Despite all of my travels to give my new Across Canada By Story show (more than 40 performances so far, only one of them involving a death-defying fall off the stage) I have been able to see a spectacularly good TV series. It is “The Night Manager”, based on the 1993 novel by John Le Carre.
Long before that book appeared I was telling anyone who would listen that John Le Carre was not “just” a spy novelist, but the best novelist in Britain. I’m happy to note that this heretical opinion is now gaining acceptance. Ample proof is provided by the recent book, John Le Carre: The Biography , by Adam Sisman, who is, of course, “an Honourary Fellow of (aha!) the University of St. Andrews”. His account of the life of David Cornwell, the man behind the nom de plume, is full of admiring quotes from major sources. For example, Philip Roth called A Perfect Spy “The best English novel since the war. ”Ian McEwan in 2013 called Le Carre “perhaps the most significant novelist of the second half of the 20th century in Britain.” I agree.
Certainly, in my mind, Le Carre/Cornwell was behind the best TV series of all time, the 1979 BBC adaptation of “Tinker, Tailor, Soldier, Spy” starring Alec Guinness as George Smiley. Watching the superb plot unfold on the screen drove me back to the book, and I had a strange extra-dimensional experience as the same events were subtly revealed in two art forms.
With that background, I was excited to learn about the new TV series, “The Night Manager”. I have not been disappointed, and await the final episode with keen interest. One curiosity is that the villain of the piece – “the worst man in the world” – is a shameless arms dealer named Charles Onslow Roper, played by Hugh Laurie.
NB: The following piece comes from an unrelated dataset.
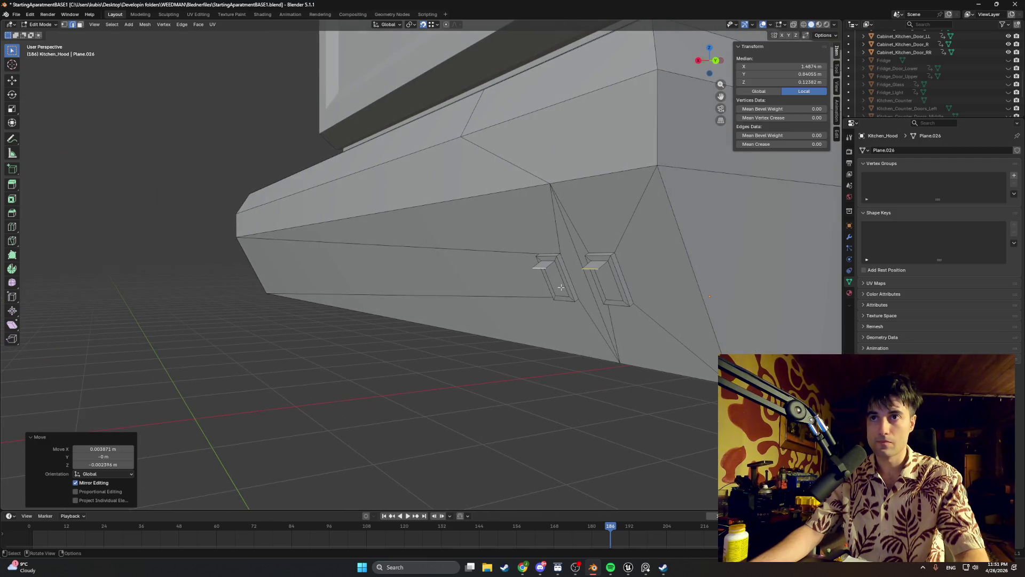
{"action": "left_click", "coordinate": [610, 301]}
Yes, Hugh “Bertie Wooster” Laurie, the pop-eyed idiot kept afloat by Jeeves, and later the star of the American TV series, “House”. For a Scot, there’s a special pleasure in seeing Hugh Laurie (and we all remember the old Scottish song “Annie Laurie”) become the world’s idea of a drawling English villain, when his features are almost a caricature of The Scottish Face.
For Canadians, there’s a special curiosity in the TV version of “The Night Manager”. In the book (and, again, I was drawn back to the book) when our hero, Jonathan Pine , has left Cairo, then Switzerland, then Cornwall, and is creating a new identity, he ends up for some months in Quebec. In the mining town of Esperance he ends up working at le Chateau Babette, hired by mighty Madame Latulipe, who unfortunately gives him a room near her daughter Yvonne, whose fiancé, Thomas, is off studying First Nations in the North.
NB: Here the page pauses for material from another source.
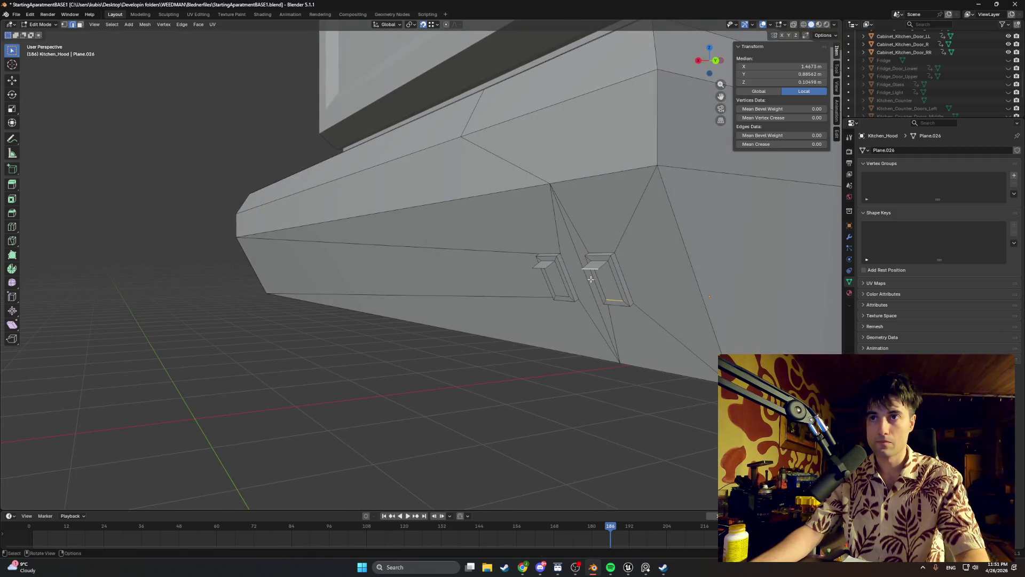
{"action": "middle_click_drag", "start_coordinate": [590, 279], "coordinate": [644, 290]}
Madame is convinced that Pine/alias Beauregard is French.“Or perhaps Belgian. She was not an expert, she took her holidays in Florida. All she knew was, when he spoke French she could understand him, but when she spoke back at him, he looked as insecure as all Frenchmen looked when they heard what Madame Latulipe was convinced was the true, the uncorrupted version of their tongue.”
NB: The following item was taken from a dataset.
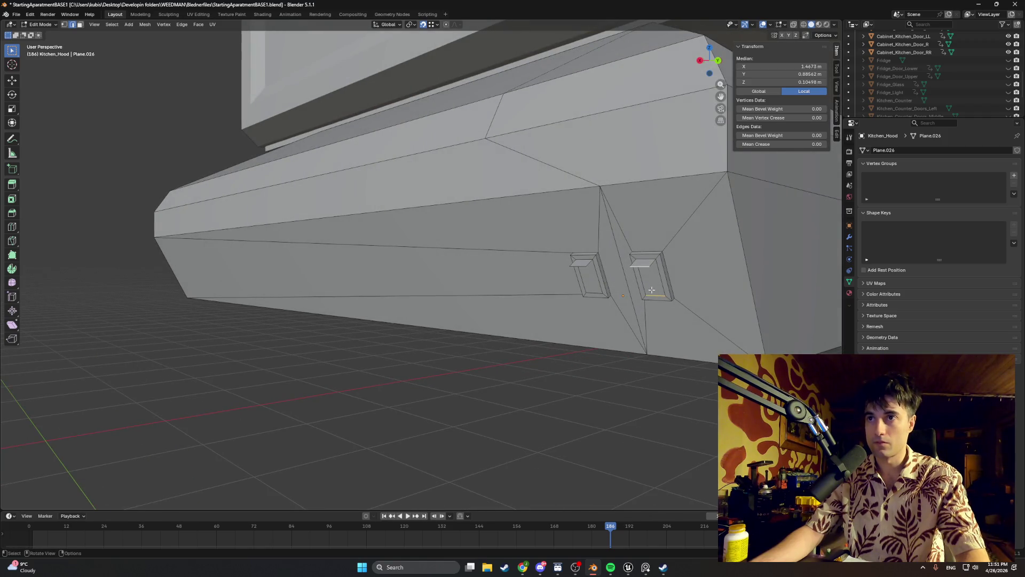
{"action": "left_click", "coordinate": [649, 298]}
There are about 30 pages set in Canada, while Pine seduces his way to a new passport. But they don’t appear in the TV series. Making a film or a TV series out of a novel always involves great deal of reduction, and, in truth, the Canadian episode is not central to the book. Le Carre (who is involved in this screenplay) has written ruefully about how much cutting is required to prepare a novel for the screen, saying that you have to watch your oxen being turned into a bouillion cube. I’m sure that in the original quote, it was an Oxo cube.